When you have chronic pain, everybody around you knows it. Try as you might, you just can’t hide it because virtually everything you do is telegraphing that something is wrong. Being somebody else might seem farfetched, but try to think of it like method acting. Who you are is somebody experiencing chronic pain, and you can’t be that person anymore. To truly hide your pain from others, you can’t be the chronic pain you. Believing your pain doesn’t exist is what it’s going to take. To know if you’re achieving this or not, try talking to some people who know you very well. See if your act gets them to say things like “Wow, you look stronger” or “You look happier, like you have more control.” Get them to see the pain free you. It might be best to start with friends and work up to family members.
You’ll know you’ve succeeded when those close to you no longer associate chronic pain as part of your character. It’s important to realize that the chronic pain you is a version of yourself you’ve created. It’s the relationship we have with ourselves that we project onto others. If pain is on your mind, pain is on your face and in the way you move. Paying less attention to your pain will erode your chronic pain identity away. It’s actually simple behavioral psychology. You’ve been given positive rewards for showing higher amounts of pain in the form of sympathy. By removing these rewards, it’s easier to disassociate chronic pain with beneficial outcomes.
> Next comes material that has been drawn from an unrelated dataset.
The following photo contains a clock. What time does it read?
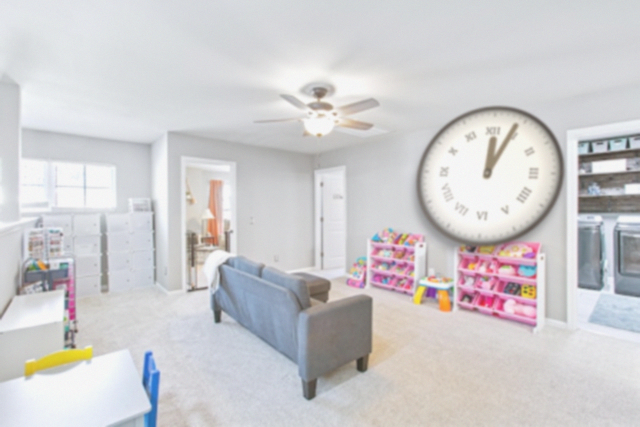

Where you are isn’t right.
Where you are mentally isn’t where you need to be. Chronic pain has taken over parts of your body where it comes and goes almost routinely. It’s stimulated by what’s going on in the mind, body, and the current social situation you are in. Learning how to get into a meditative state is key to placing yourself elsewhere. It will take practice, but stick with it. The first times can seem like eternity to get yourself calm enough to focus on the healthy areas of your body. The more you meditate, the easier it will be to find the pain free you. Concentrate on your breathing and feel your mind travel through your body. If something distracts you, start from the beginning, but don’t start over. Understand the cycle of your mind.
Meditation and Mindfulness
Yoga allows for a person to understand their body through controlled breathing in various poses with the end goal being a meditative state. Yoga is known to help with addiction, and you are addicted to pain. It’s the intense want for attention that keeps you coming back. Think of any addiction you may have struggled with or maybe something a friend or family member has struggled with. Think of the denial and hardships. Until you admit your addiction, there’s little you can do. Mediation can give you insight into the person you can become.
Aspirin – The Ayurvedic Remedy
An Ayurvedic remedy is a holistic approach to good health. The idea is that instead of thinking of the mind, body, and spirit as things that fight off disease, think of them as things to promote good health. Aspirin works very much in this way as you consider it to be something giving health to your body. Discuss enteric-coated aspirin with your physician. As long as you’re not allergic to aspirin or on blood thinners, the healing effects of aspirin go beyond curing headaches. It’s easy to resist taking aspirin, saying that you don’t take drugs for whatever personal reason you may have, but many who go into things with this mindset come out surprised at the effects. Always take enteric-coated aspirin with a meal as to not harm your stomach lining.
External Therapies for the Mind
Directing the mind away from the site of pain is key, and there are many external ways to aid you, including acupuncture, massage, vibration, acupressure, aerobic exercise, hot and cold packs, transcranial magnetic stimulation (TMS), and transcutaneous electrical nerve stimulation (TENS) sonar. Everything we’ve gone through in this article should be considered a tool to add to the tool belt. Finding the right strategy for you is important to curing your chronic pain. Remember, though these strategies have worked for others, they’re just there to help. Everything needs to start with you. Chronic pain is more than just physical. Understanding the psychology behind your pain and equipping the right strategies can help you start treating your pain.